Supplied passage Start Marker
DEC funding and its flexibility also helped drive innovation in how aid was delivered. In Romania, DEC funds underpinned the setting up of an innovative ‘social store’ concept in the capital Bucharest, replacing food distributions. The project saw participating NGOs pool their resources in one large building to give refugees a simple way to access a much wider spectrum of consolidated support.

Refugees can choose items based on their individual needs rather than receiving standardised aid packages. As well as food support, the store offers household items, psychosocial support, educational services for children, child-friendly spaces, working mothers’ groups and other support groups.

“And this was all available in the same space,” says Eka Zhvania, Country Response Director for Romania & Moldova for World Vision who have distributed over 50 tonnes of food and non-food items through the social store, as well as running its child-friendly space. “This holistic approach was definitely contributing to a change in their daily lives.”
Supplied passage End Marker
Extracted material Start Marker
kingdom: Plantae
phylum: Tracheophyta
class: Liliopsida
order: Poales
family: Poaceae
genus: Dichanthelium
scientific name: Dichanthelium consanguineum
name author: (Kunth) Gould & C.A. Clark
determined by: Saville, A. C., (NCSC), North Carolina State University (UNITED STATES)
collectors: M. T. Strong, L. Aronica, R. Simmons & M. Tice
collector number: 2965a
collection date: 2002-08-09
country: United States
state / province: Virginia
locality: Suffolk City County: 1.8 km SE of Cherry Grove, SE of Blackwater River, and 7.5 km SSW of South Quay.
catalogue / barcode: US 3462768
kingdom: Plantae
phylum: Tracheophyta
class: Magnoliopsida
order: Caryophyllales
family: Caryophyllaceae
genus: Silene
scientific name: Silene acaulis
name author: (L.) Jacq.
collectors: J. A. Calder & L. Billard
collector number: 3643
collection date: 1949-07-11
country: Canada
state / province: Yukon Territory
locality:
Extracted material End Marker
• **Work to be completed**: Please say whether each of the following statements agrees with the passage on the Bucharest social store, giving yes or no and quoting the passage's deciding words. (a) The social store took the place of food distributions. (b) Refugees at the store receive standardised aid packages. (c) World Vision runs the store's child-friendly space.

• **Solution to this exercise**:
(a) Yes: "replacing food distributions"
(b) No: "Refugees can choose items based on their individual needs rather than receiving standardised aid packages."
(c) Yes: "as well as running its child-friendly space"